Sunday, September 16, 2018

Integrating My Writing into My Physical Environment

Lake Sugema lies to the north of our campsite, blue water and blue sky and the sun rising to light the lake. Last night the stars were brilliant in the sky. Thank you, a week of rain to clear the air and my rural setting to eliminate the light pollution of the city. Even with my ignorance of constellations, I could identify the Big and Little dippers and Orion's Belt. The Milky Way was a flung haze of stars in a swath across the heavens.

My wife and I are here for five days, camping in our tiny trailer, she working from her mobile office and I writing in a variety of formats--daybook, text app, and online. I took a small hike this morning and a small nap this afternoon. I identified two varieties of oak, bur and southern red, this morning, sketched a bit with pen and colored pencils.

I've always enjoyed learning more about the world around me. I'm tired of knowing no more than "that's a tree," or maybe "that's a deciduous tree." Robert Hass's poetry book Field Guide is one of my favorites, a creative interaction with the natural world. I also love Donald Hall's Kicking the Leaves, especially the series of poems where he writes a poem for each season from the perspective of a bluff overlooking a river.

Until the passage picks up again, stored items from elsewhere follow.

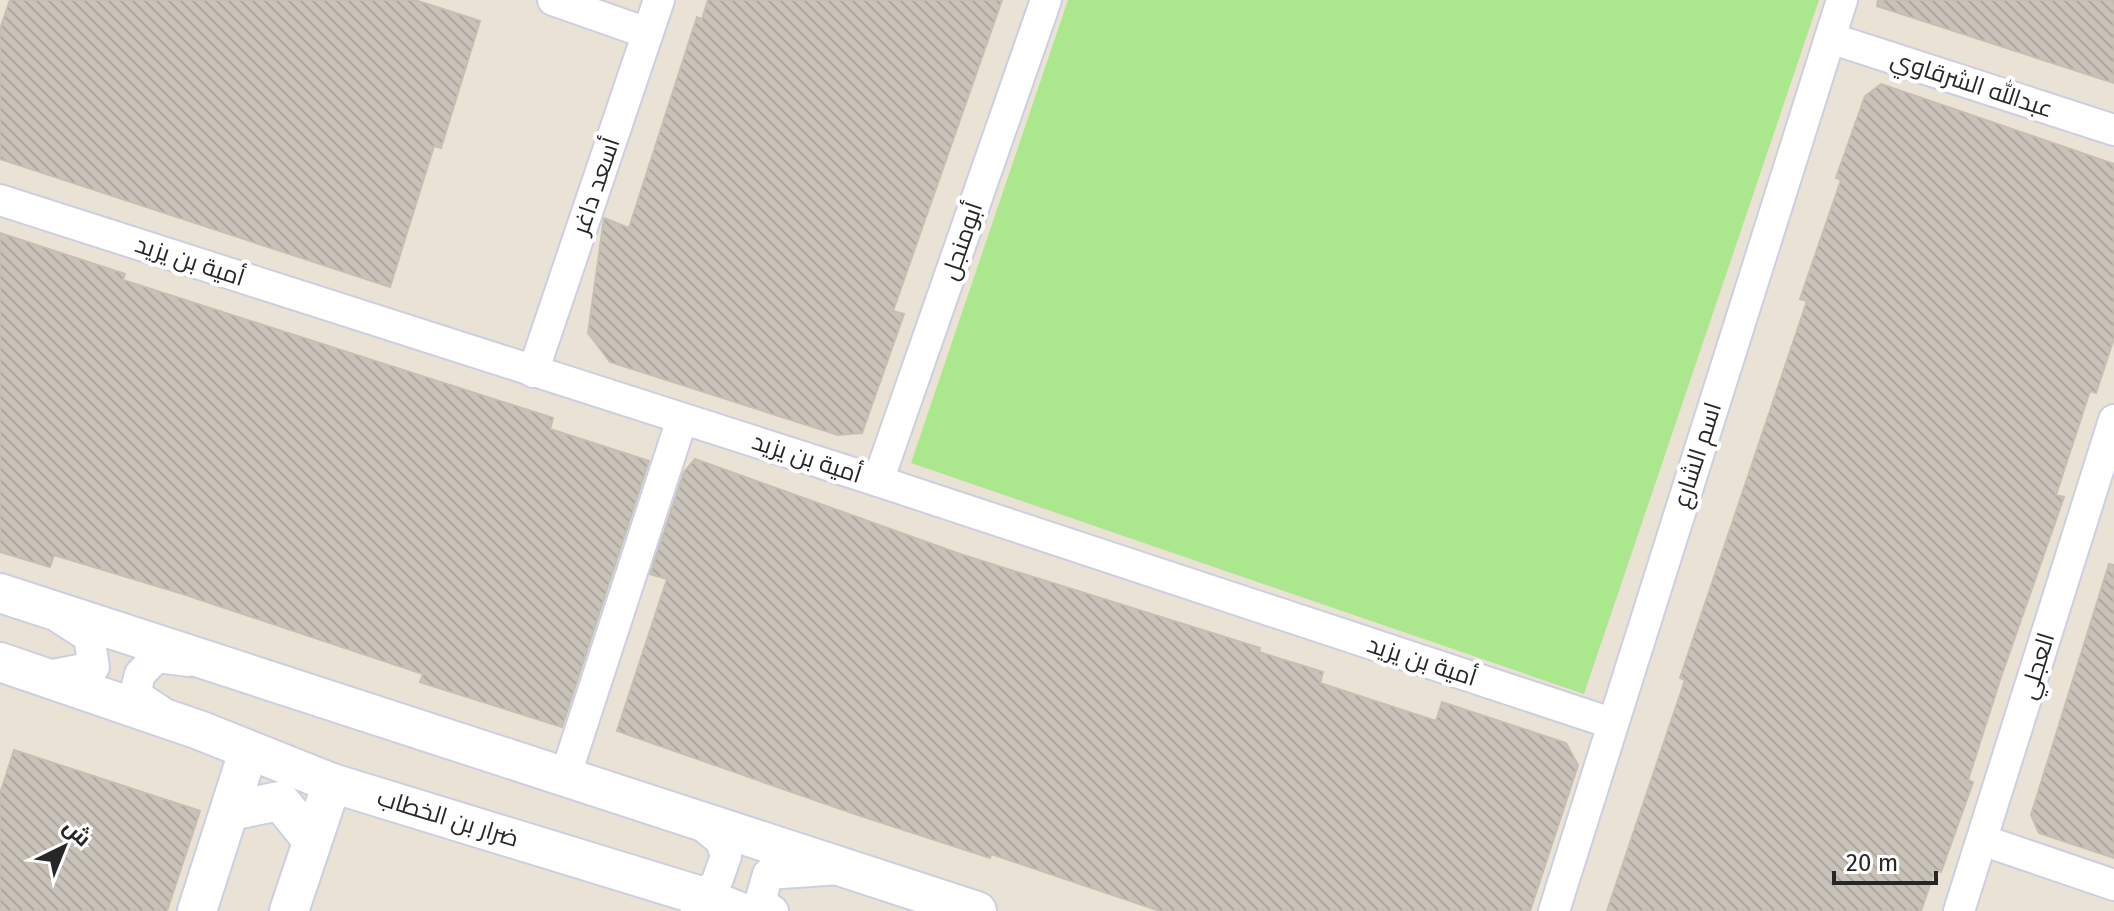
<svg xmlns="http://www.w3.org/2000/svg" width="2114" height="911" viewBox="0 0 2114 911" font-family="'Fira Sans',Cairo,sans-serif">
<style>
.grass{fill:#aae78d}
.building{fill:url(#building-back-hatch);stroke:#c6beb0;stroke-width:2}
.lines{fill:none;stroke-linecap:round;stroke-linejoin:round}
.minor-casing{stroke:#cbcfe1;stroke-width:34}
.tertiary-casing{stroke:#cbcfe1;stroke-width:42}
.minor{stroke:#fff;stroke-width:30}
.tertiary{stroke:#fff;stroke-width:38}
.labels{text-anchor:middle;stroke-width:8;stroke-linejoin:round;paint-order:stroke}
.street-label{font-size:24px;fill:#262626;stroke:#fff}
</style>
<defs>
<pattern id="building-back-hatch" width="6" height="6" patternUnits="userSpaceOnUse" patternTransform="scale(2)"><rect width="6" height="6" fill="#c9c2b9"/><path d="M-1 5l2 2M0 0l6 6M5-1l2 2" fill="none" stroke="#aca79f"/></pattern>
</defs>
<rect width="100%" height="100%" fill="#ebe2d6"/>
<polygon class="grass" points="1068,0 1819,0 1584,694 911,463"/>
<g class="building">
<polygon points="10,0 415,0 480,21 441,148 434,146 390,287 0,159 0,29"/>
<polygon points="708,0 1002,0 893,311 904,314 862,433 838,435 610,362 588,333 604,218 629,228 697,17 702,19"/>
<polygon points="1878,0 2114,0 2114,83 1877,6"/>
<polygon points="1881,84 2114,164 2114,338 2096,393 2090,391 2056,495 2064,497 2001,677 1968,780 1973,782 1941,872 1935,870 1921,911 1607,911 1685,680 1680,678 1807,301 1800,299 1841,180 1836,178 1865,96"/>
<polygon points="0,233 125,274 123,280 553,418 550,429 649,461 562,727 420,682 423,674 183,594 54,555 50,567 0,552"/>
<polygon points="695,459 960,554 1260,648 1259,652 1323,672 1320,683 1436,721 1442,702 1566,743 1578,765 1530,911 1160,911 991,854 990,858 855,814 617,731 667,579 650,574 684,472"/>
<polygon points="2109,564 2114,565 2114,858 2039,833 2031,815"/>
<polygon points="14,750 200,811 167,911 0,911 0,794"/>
</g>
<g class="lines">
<g class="minor-casing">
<g id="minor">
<polyline points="553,0 647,33"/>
<polyline points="1830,38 2114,130"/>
<polyline points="0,200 878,481 1611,723"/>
<polyline points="533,372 659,0"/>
<polyline points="878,481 1046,0"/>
<polyline points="48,676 94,667 89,637 61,619"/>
<polyline points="163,713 135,694 140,674 157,657 189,661"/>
<polyline points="565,777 682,419"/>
<polyline points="1982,840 2114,885"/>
<polyline points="696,911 701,896 716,884 726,856 721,841 698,822"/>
<polyline points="773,911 760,902 768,874 840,869"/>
<polyline points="1554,911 1842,0"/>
<polyline points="1959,911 2114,420"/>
</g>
</g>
<g class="tertiary-casing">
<g id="tertiary">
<polyline points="0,593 977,911"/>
<polyline points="0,662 199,730 332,783 701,896 738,911"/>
<polyline points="230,811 280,801 312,840"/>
<polyline points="197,911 248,752"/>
<polyline points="289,911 332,783"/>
</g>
</g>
<use href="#minor" class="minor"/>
<use href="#tertiary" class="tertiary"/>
</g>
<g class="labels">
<g class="street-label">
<text transform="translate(1972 84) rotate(18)" y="8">عبدالله الشرقاوي</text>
<text transform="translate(596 186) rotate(-71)" y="8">أسعد داغر</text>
<text transform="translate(962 241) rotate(-71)" y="8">أبومنجل</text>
<text transform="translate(190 261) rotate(18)" y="8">أمية بن يزيد</text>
<text transform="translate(1697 455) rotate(-72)" y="8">اسم الشارع</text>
<text transform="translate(807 458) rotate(18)" y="8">أمية بن يزيد</text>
<text transform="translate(1422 661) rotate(18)" y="8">أمية بن يزيد</text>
<text transform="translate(2037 666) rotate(-73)" y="8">العجلي</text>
<text transform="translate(448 818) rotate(17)" y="8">ضرار بن الخطاب</text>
</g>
</g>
<g transform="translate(64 847) rotate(43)" stroke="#ffffff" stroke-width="6" paint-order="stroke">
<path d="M0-6L14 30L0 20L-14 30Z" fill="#262626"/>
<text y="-12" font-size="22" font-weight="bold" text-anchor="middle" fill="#262626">ش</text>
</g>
<path d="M1834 871v12h102v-12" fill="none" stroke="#262626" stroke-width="4"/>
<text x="1846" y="871" font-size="24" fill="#262626" stroke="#ffffff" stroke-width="6" paint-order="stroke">20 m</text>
</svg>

Today I saw a magnificent tree with wide branching limbs, some as huge as the trunks of lesser trees. I knew from the leaves that it was an oak. Pulling out my Peterson First Guide to Trees of North America, I discovered there are over twenty variety of oak in North America. I knew the tree wasn't one of the evergreen oak varieties, and by comparing the leaves and acorns with the book's illustrations, I determined the oak tree was a bur (mossycup) oak because of the shape of its leaves and the fringe of elongated scales (the burs) on the acorn cups. Having identified the tree, I drew a sketch of the leaves and acorn in my daybook, including coloring with my dozen Crayola pencils. Great fun! Later I identified a southern red oak, its distinguishing features the thin shape of the leaf and the shallow shape of the acorn cup. A page in my daybook was dedicated to a leaf rub from the tree, followed by a written account in the daybook of my adventure. Not exactly Lewis and Clark, but fun research culminating in a better understanding of the trees around me and a unifying of my immediate personal life with my writing life.

Now as I walk the trail and view the trees, I am aware of the many varieties of trees, the different leaf shapes and textures of the bark on the trunks. Such intellectual analysis isn't the only way to interact with the natural world, of course, but stimulating my intellect doesn't diminish my emotional appreciation or spiritual connection.

I want to see the forest and the trees. Learning the names of the trees is a gesture of respect, an act of kinship. If you fear I might now describe how I hugged the trees, fear not. I am cautious. My wife and I also identified poison ivy turning read as we move toward fall. I have to be careful. How can I type if my hands are blistered from shaking hands with our colorful cousin?

1 comment:

  1. As an avid gardener and nature lover I am right there with you. I want to be able to identify the birds as well. Enjoy.